Task to complete:
The data needs to be returned in full, exactly as it reads.

──────────────────────────────

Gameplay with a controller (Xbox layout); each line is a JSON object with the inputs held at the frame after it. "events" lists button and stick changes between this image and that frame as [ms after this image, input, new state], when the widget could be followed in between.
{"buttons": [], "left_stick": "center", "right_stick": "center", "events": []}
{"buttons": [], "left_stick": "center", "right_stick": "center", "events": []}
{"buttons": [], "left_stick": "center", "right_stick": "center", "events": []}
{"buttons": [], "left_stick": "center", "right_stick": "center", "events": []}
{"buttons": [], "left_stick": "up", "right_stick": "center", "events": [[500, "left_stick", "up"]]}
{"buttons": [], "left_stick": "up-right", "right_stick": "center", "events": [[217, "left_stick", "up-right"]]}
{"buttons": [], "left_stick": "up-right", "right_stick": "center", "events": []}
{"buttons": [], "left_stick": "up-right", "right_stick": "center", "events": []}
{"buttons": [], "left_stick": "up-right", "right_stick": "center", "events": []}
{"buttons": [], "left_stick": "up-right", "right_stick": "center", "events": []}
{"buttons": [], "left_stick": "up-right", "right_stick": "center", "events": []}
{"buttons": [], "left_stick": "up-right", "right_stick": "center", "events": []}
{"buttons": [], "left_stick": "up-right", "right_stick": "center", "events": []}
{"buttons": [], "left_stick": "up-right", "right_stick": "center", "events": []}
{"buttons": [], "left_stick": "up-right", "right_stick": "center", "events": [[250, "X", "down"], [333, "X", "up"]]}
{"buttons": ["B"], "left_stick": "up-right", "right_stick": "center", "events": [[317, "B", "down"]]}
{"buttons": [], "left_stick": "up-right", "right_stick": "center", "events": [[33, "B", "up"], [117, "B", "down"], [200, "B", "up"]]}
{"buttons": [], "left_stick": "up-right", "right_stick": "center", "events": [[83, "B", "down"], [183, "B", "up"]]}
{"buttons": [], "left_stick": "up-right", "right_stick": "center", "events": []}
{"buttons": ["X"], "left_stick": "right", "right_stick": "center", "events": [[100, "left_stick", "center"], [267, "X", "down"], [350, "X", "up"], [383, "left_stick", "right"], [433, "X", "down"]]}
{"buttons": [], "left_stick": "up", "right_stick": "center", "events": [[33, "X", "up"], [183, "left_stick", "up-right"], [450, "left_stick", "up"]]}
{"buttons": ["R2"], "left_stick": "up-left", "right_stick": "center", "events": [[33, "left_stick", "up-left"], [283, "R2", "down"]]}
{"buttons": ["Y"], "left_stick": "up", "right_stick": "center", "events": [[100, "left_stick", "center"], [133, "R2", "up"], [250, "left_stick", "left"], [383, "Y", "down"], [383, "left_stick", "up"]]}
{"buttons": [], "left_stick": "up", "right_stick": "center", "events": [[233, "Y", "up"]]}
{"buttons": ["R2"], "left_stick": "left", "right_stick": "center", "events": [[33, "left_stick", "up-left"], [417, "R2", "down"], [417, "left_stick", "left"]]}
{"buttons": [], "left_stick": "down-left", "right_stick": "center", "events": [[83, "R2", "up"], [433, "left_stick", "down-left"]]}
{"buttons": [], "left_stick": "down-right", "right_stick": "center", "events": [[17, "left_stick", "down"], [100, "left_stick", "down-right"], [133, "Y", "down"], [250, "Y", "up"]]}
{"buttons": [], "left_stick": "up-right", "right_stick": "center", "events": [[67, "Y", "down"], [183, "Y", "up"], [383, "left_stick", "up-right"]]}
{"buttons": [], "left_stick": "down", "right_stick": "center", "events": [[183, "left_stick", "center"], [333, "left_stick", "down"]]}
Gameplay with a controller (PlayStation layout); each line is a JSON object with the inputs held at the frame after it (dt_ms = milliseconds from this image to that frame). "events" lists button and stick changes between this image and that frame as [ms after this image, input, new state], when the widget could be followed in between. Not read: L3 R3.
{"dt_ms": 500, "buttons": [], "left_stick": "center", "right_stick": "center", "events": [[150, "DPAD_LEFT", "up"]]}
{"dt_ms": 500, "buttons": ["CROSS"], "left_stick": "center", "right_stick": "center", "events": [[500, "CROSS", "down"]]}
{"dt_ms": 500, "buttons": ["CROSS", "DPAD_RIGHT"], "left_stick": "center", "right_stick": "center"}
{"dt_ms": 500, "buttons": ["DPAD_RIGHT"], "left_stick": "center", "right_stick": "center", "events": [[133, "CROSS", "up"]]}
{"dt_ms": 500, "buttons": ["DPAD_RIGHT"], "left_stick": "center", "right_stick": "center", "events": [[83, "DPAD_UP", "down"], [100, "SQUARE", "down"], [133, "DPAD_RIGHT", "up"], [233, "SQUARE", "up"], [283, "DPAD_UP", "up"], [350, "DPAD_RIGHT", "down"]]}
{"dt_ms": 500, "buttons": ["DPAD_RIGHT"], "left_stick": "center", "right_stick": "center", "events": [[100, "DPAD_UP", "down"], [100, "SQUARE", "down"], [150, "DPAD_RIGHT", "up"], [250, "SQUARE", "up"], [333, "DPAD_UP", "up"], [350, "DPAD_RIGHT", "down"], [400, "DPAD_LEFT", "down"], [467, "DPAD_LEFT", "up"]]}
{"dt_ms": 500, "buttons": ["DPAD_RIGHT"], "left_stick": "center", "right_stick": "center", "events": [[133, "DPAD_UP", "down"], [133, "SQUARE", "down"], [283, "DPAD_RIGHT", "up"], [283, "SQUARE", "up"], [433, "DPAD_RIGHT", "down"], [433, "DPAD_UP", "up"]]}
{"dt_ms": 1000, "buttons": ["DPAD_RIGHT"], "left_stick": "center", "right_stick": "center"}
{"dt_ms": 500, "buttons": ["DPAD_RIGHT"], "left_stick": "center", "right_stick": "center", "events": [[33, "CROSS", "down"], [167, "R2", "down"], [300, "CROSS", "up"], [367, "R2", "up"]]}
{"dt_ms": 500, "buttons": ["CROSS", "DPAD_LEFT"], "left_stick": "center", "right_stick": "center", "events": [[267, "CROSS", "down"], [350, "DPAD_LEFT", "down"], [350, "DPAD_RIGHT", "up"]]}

──────────────────────────────

Problem solution:
Gameplay with a controller (Xbox layout); each line is a JSON object with the inputs held at the frame after it. "events" lists button and stick changes between this image and that frame as [ms after this image, input, new state], when the widget could be followed in between.
{"buttons": [], "left_stick": "center", "right_stick": "center", "events": []}
{"buttons": [], "left_stick": "center", "right_stick": "center", "events": []}
{"buttons": [], "left_stick": "center", "right_stick": "center", "events": []}
{"buttons": [], "left_stick": "center", "right_stick": "center", "events": []}
{"buttons": [], "left_stick": "up", "right_stick": "center", "events": [[500, "left_stick", "up"]]}
{"buttons": [], "left_stick": "up-right", "right_stick": "center", "events": [[217, "left_stick", "up-right"]]}
{"buttons": [], "left_stick": "up-right", "right_stick": "center", "events": []}
{"buttons": [], "left_stick": "up-right", "right_stick": "center", "events": []}
{"buttons": [], "left_stick": "up-right", "right_stick": "center", "events": []}
{"buttons": [], "left_stick": "up-right", "right_stick": "center", "events": []}
{"buttons": [], "left_stick": "up-right", "right_stick": "center", "events": []}
{"buttons": [], "left_stick": "up-right", "right_stick": "center", "events": []}
{"buttons": [], "left_stick": "up-right", "right_stick": "center", "events": []}
{"buttons": [], "left_stick": "up-right", "right_stick": "center", "events": []}
{"buttons": [], "left_stick": "up-right", "right_stick": "center", "events": [[250, "X", "down"], [333, "X", "up"]]}
{"buttons": ["B"], "left_stick": "up-right", "right_stick": "center", "events": [[317, "B", "down"]]}
{"buttons": [], "left_stick": "up-right", "right_stick": "center", "events": [[33, "B", "up"], [117, "B", "down"], [200, "B", "up"]]}
{"buttons": [], "left_stick": "up-right", "right_stick": "center", "events": [[83, "B", "down"], [183, "B", "up"]]}
{"buttons": [], "left_stick": "up-right", "right_stick": "center", "events": []}
{"buttons": ["X"], "left_stick": "right", "right_stick": "center", "events": [[100, "left_stick", "center"], [267, "X", "down"], [350, "X", "up"], [383, "left_stick", "right"], [433, "X", "down"]]}
{"buttons": [], "left_stick": "up", "right_stick": "center", "events": [[33, "X", "up"], [183, "left_stick", "up-right"], [450, "left_stick", "up"]]}
{"buttons": ["R2"], "left_stick": "up-left", "right_stick": "center", "events": [[33, "left_stick", "up-left"], [283, "R2", "down"]]}
{"buttons": ["Y"], "left_stick": "up", "right_stick": "center", "events": [[100, "left_stick", "center"], [133, "R2", "up"], [250, "left_stick", "left"], [383, "Y", "down"], [383, "left_stick", "up"]]}
{"buttons": [], "left_stick": "up", "right_stick": "center", "events": [[233, "Y", "up"]]}
{"buttons": ["R2"], "left_stick": "left", "right_stick": "center", "events": [[33, "left_stick", "up-left"], [417, "R2", "down"], [417, "left_stick", "left"]]}
{"buttons": [], "left_stick": "down-left", "right_stick": "center", "events": [[83, "R2", "up"], [433, "left_stick", "down-left"]]}
{"buttons": [], "left_stick": "down-right", "right_stick": "center", "events": [[17, "left_stick", "down"], [100, "left_stick", "down-right"], [133, "Y", "down"], [250, "Y", "up"]]}
{"buttons": [], "left_stick": "up-right", "right_stick": "center", "events": [[67, "Y", "down"], [183, "Y", "up"], [383, "left_stick", "up-right"]]}
{"buttons": [], "left_stick": "down", "right_stick": "center", "events": [[183, "left_stick", "center"], [333, "left_stick", "down"]]}
Gameplay with a controller (PlayStation layout); each line is a JSON object with the inputs held at the frame after it (dt_ms = milliseconds from this image to that frame). "events" lists button and stick changes between this image and that frame as [ms after this image, input, new state], when the widget could be followed in between. Not read: L3 R3.
{"dt_ms": 500, "buttons": [], "left_stick": "center", "right_stick": "center", "events": [[150, "DPAD_LEFT", "up"]]}
{"dt_ms": 500, "buttons": ["CROSS"], "left_stick": "center", "right_stick": "center", "events": [[500, "CROSS", "down"]]}
{"dt_ms": 500, "buttons": ["CROSS", "DPAD_RIGHT"], "left_stick": "center", "right_stick": "center"}
{"dt_ms": 500, "buttons": ["DPAD_RIGHT"], "left_stick": "center", "right_stick": "center", "events": [[133, "CROSS", "up"]]}
{"dt_ms": 500, "buttons": ["DPAD_RIGHT"], "left_stick": "center", "right_stick": "center", "events": [[83, "DPAD_UP", "down"], [100, "SQUARE", "down"], [133, "DPAD_RIGHT", "up"], [233, "SQUARE", "up"], [283, "DPAD_UP", "up"], [350, "DPAD_RIGHT", "down"]]}
{"dt_ms": 500, "buttons": ["DPAD_RIGHT"], "left_stick": "center", "right_stick": "center", "events": [[100, "DPAD_UP", "down"], [100, "SQUARE", "down"], [150, "DPAD_RIGHT", "up"], [250, "SQUARE", "up"], [333, "DPAD_UP", "up"], [350, "DPAD_RIGHT", "down"], [400, "DPAD_LEFT", "down"], [467, "DPAD_LEFT", "up"]]}
{"dt_ms": 500, "buttons": ["DPAD_RIGHT"], "left_stick": "center", "right_stick": "center", "events": [[133, "DPAD_UP", "down"], [133, "SQUARE", "down"], [283, "DPAD_RIGHT", "up"], [283, "SQUARE", "up"], [433, "DPAD_RIGHT", "down"], [433, "DPAD_UP", "up"]]}
{"dt_ms": 1000, "buttons": ["DPAD_RIGHT"], "left_stick": "center", "right_stick": "center"}
{"dt_ms": 500, "buttons": ["DPAD_RIGHT"], "left_stick": "center", "right_stick": "center", "events": [[33, "CROSS", "down"], [167, "R2", "down"], [300, "CROSS", "up"], [367, "R2", "up"]]}
{"dt_ms": 500, "buttons": ["CROSS", "DPAD_LEFT"], "left_stick": "center", "right_stick": "center", "events": [[267, "CROSS", "down"], [350, "DPAD_LEFT", "down"], [350, "DPAD_RIGHT", "up"]]}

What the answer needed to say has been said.